Which is good news for everyone who eats food.
“Every third bite relies on bees. Some bees are pollinating just about all the food we eat,” Stillman said.
Beekeeping isn’t just a hobby, for some it can be a career. It turns out there’s been enough interest in bees to justify a new brick-and-mortar retail store in the Round Rock area.
Becky Barajas opened “The Bee Supply” in Round Rock just a few months ago.
“The demand in Texas is huge, but the demand for education is even bigger,” Barajas said.
And where there’s honey… there’s money.
“If you have agricultural use or wildlife conservatorship…you can get a discount off your property taxes, there is a whole process that you need to go through that beekeeping is one of the agricultural exemptions,” Barajas said.

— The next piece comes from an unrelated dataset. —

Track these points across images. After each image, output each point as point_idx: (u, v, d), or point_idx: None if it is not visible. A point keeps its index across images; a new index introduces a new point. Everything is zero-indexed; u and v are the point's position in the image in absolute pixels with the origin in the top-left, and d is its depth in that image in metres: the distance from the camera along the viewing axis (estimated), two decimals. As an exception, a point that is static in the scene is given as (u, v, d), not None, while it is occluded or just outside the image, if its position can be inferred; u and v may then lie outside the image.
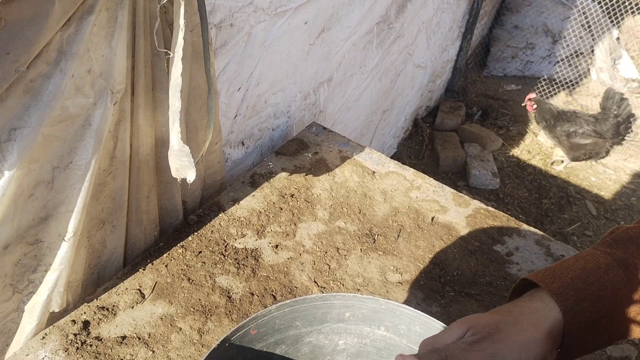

You also get to enjoy the sweet byproduct — the honey.
“It’s a natural substance produced by the bees, we take only the excess, we make sure we leave them enough to get through whatever is going on outside right now… the drought,” Barajas said.
Honey bees are fairly resilient to drought and heat as long as they have nearby access to water, but with fewer flowering plants around they will be producing less honey in the summer.
Stillman fills buckets of water near her own collections of hives to keep the nearby bees happy during the drier months, helping this productive insect that’s so important to our food chain.